What you have to do ▸ What follows is a set of entries. Repeat them exactly, but not their pictures.

*** Opening of Available data ***

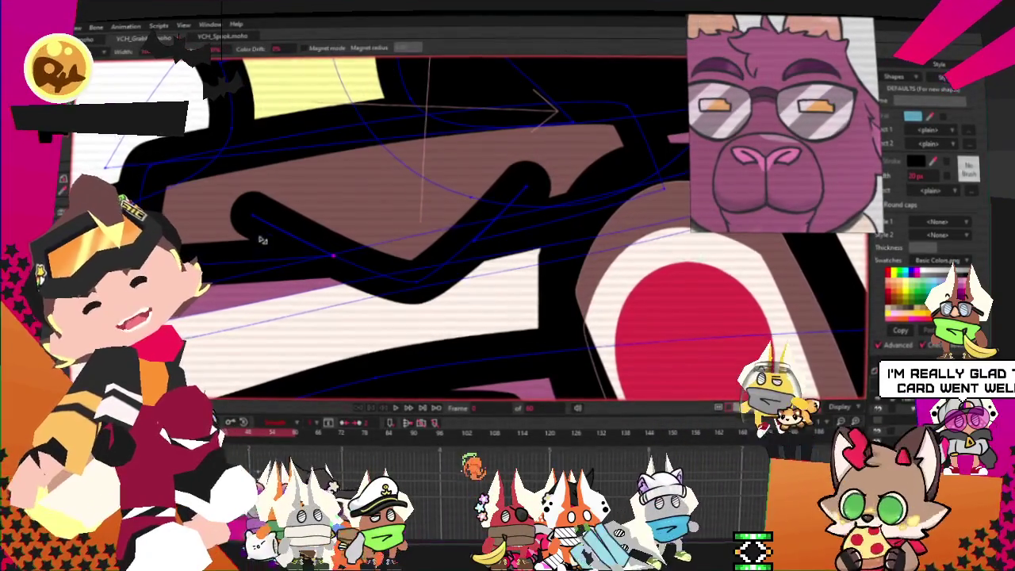
pyautogui.moveTo(262, 240); pyautogui.dragTo(246, 222)
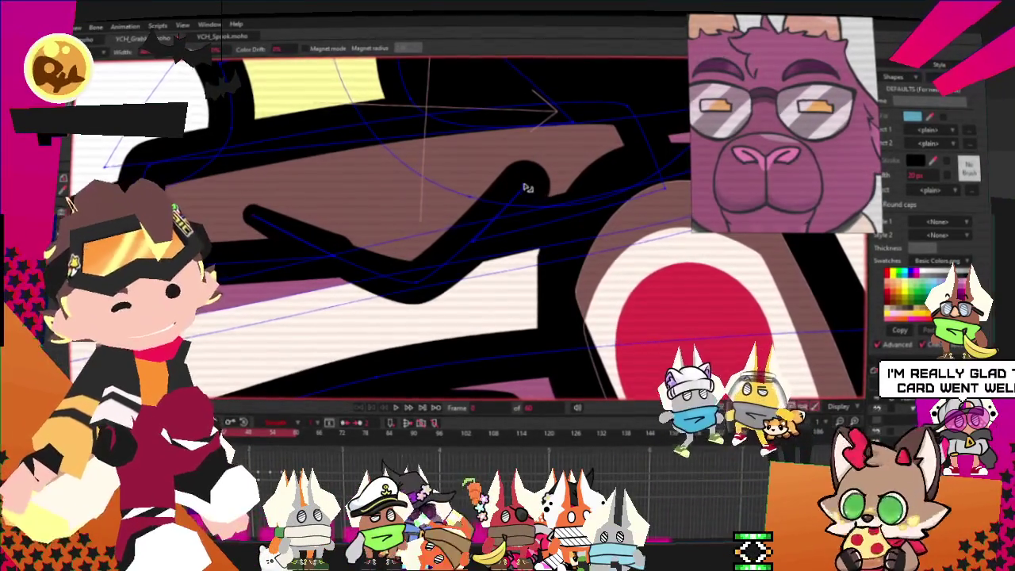
pyautogui.moveTo(526, 185); pyautogui.dragTo(510, 186)
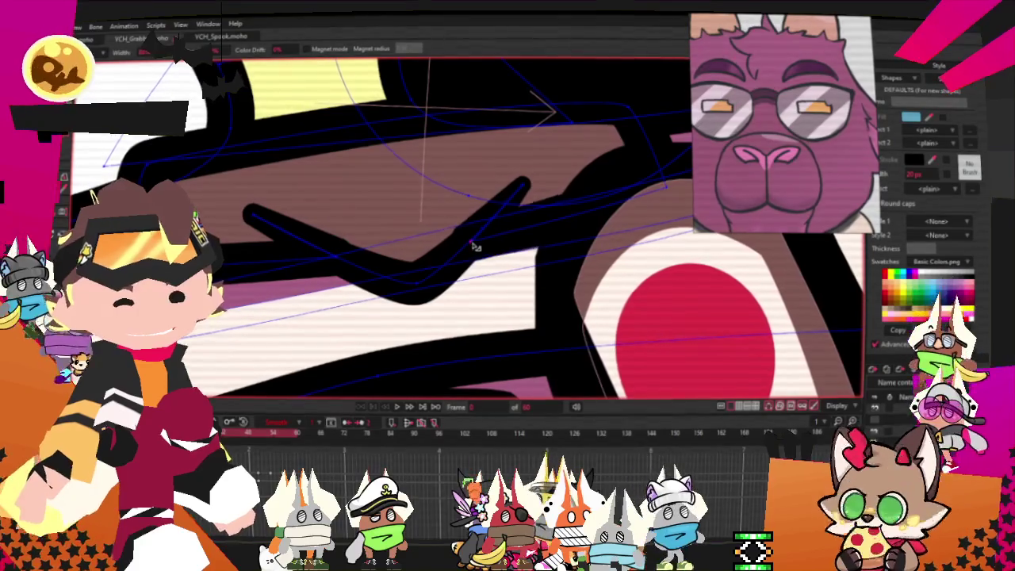
pyautogui.scroll(-2, 474, 241)
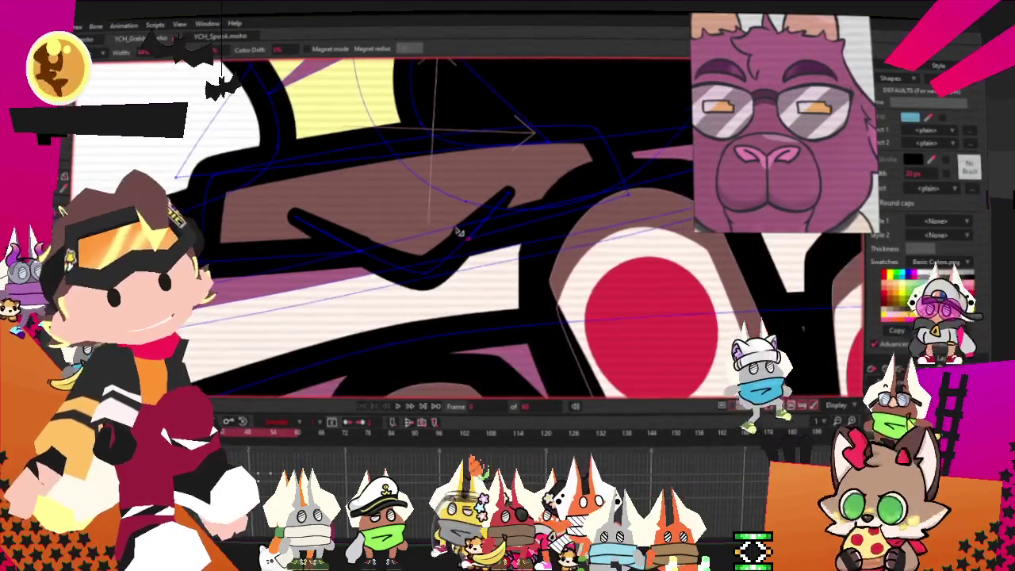
pyautogui.scroll(1, 468, 213)
pyautogui.scroll(1, 412, 216)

*** Close of Available data ***

Output of the task ▸
pyautogui.moveTo(262, 240); pyautogui.dragTo(246, 222)
pyautogui.moveTo(526, 185); pyautogui.dragTo(510, 186)
pyautogui.scroll(-2, 474, 241)
pyautogui.scroll(1, 468, 213)
pyautogui.scroll(1, 412, 216)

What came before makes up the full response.